A room has three lamps .From a collectionof 10 light bulbs of which 6 are no good,a person selects 3 at random and puts the in socket.What is the probability that he will have the light?
On your first draw, the probability of getting a good bulb is 4/10.
on your second draw, the probability of getting a good bulb is 3/9.
on your third draw, the probability of getting a good bulb is 2/8.
the probability that you will get a good bulb on all 3 draws is therefore equal to 4/10 * 3/9 * 2/8 which is equal to 24/720 which can be simplified to 1/30 which has a decimal equivalent of .033 rounded to 3 decimal places.
you can also look at it as the number of possible ways you can get a good bulb divided by the total possible ways you can get a bulb.
the equation for that is c(4,3) / c(10,3) which is equal to 4 / 120 which is equal to 1/30 again.
note that c(4,3) and 4c3 mean the same thing.
i mention this now because i used the ncx terminology down below when i used the c(n,x) terminology here.
c(n,x) is the combination formula of n! / (x! * (n-x)!)
ncx is also the combination formula of n! / (x! * (n-x)!)
when n = 10 and x = 3, this formula becomes 10! / (3! * 7!) which becomes 10*9*8*7! divided by 3! * 7! which becomes 10*9*8 / 3! which becomes 10*9*8 divided by 3*2*1 which becomes 10*3*4 which becomes 120.
similar machinations for when n = 4 and x = 3 results in 4.

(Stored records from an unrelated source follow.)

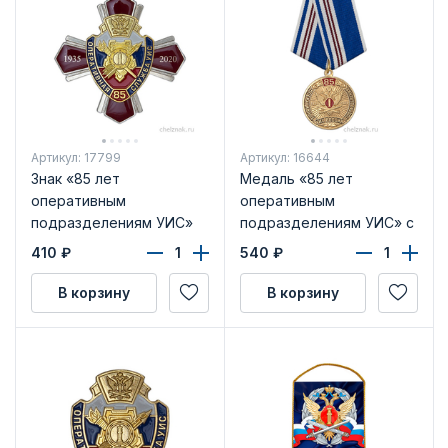
Артикул: 17799
Артикул: 16644
Знак «85 лет
Медаль «85 лет
оперативным
оперативным
подразделениям УИС»
подразделениям УИС» с
бланком удостоверения
410
₽
540
₽
В корзину
В корзину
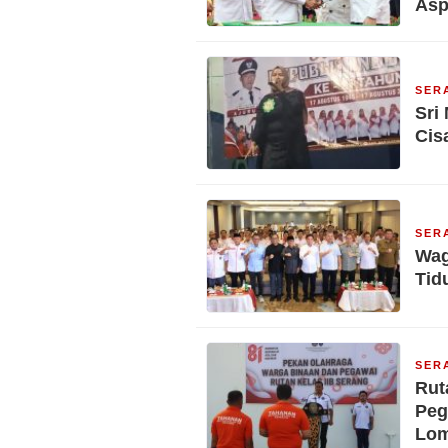
Asp
SER
Sri
Cis
SER
Wag
Tid
SER
Rut
Peg
Lo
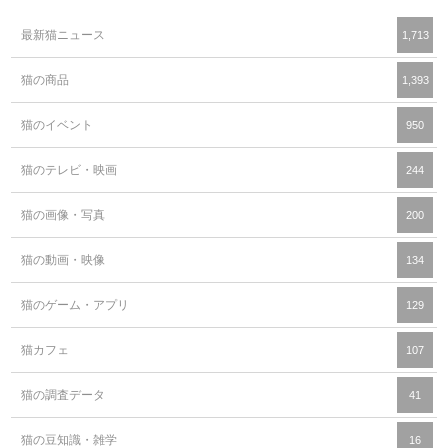
最新猫ニュース
1,713
猫の商品
1,393
猫のイベント
950
猫のテレビ・映画
244
猫の画像・写真
200
猫の動画・映像
134
猫のゲーム・アプリ
129
猫カフェ
107
猫の調査データ
41
猫の豆知識・雑学
16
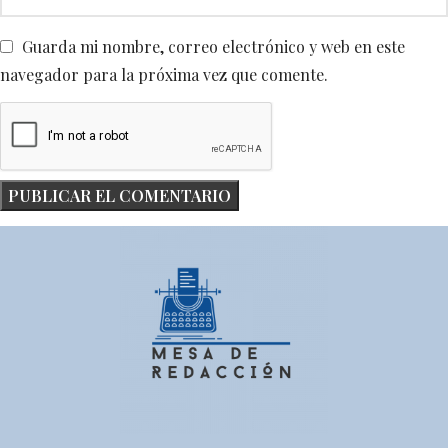
Guarda mi nombre, correo electrónico y web en este
navegador para la próxima vez que comente.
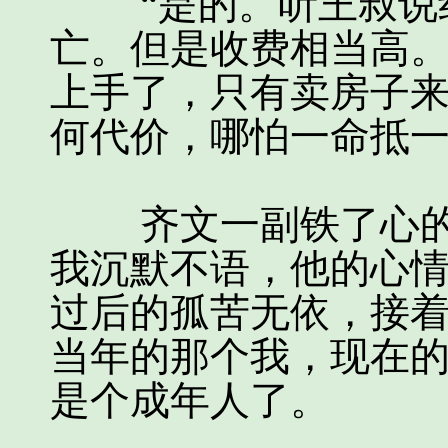
“是的。听王叔说红
亡。但是收费相当高
上手了，只有卖房子
何代价，哪怕一命抵一
齐文一副铁了心的
我沉默不语，他的心
过后的孤苦无依，接
当年的那个我，现在
是个成年人了。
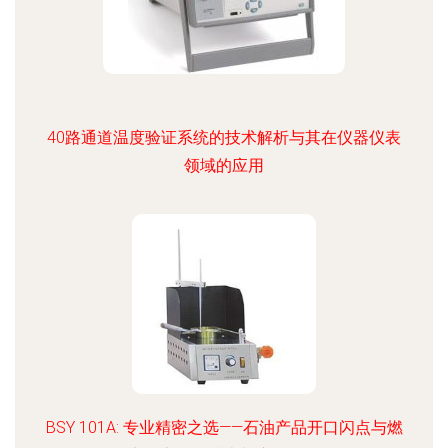
40路通道温度验证系统的技术解析与其在仪器仪表
领域的应用
BSY 101A: 专业精密之选——石油产品开口闪点与燃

you have 2 formula that both point to the same conclusion.
this indicates a fair chance that the solution is good unless you completely misunderstood what the problem is asking you to do.
this can be confirmed with a simple example that the formula is good.
assume 4 bulbs of which 3 are good and 1 is bad.
you want to draw 2 bulbs.
what is the probability that both bulbs will be good.
the formula says that the probability will be 3/4 * 2/3 = 6/12 = 1/2.